What the task requires ▸
The data below is to be output in full, unchanged.

Provided entries ▸
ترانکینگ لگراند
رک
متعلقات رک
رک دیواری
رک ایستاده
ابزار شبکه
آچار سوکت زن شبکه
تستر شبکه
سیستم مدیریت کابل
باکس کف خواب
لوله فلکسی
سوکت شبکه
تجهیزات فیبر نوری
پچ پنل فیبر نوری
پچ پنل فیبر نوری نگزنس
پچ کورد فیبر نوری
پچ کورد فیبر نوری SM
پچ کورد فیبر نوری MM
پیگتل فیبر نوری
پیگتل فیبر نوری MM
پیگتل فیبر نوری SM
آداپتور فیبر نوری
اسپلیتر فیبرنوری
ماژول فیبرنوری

Reply ▸
ترانکینگ لگراند
رک
متعلقات رک
رک دیواری
رک ایستاده
ابزار شبکه
آچار سوکت زن شبکه
تستر شبکه
سیستم مدیریت کابل
باکس کف خواب
لوله فلکسی
سوکت شبکه
تجهیزات فیبر نوری
پچ پنل فیبر نوری
پچ پنل فیبر نوری نگزنس
پچ کورد فیبر نوری
پچ کورد فیبر نوری SM
پچ کورد فیبر نوری MM
پیگتل فیبر نوری
پیگتل فیبر نوری MM
پیگتل فیبر نوری SM
آداپتور فیبر نوری
اسپلیتر فیبرنوری
ماژول فیبرنوری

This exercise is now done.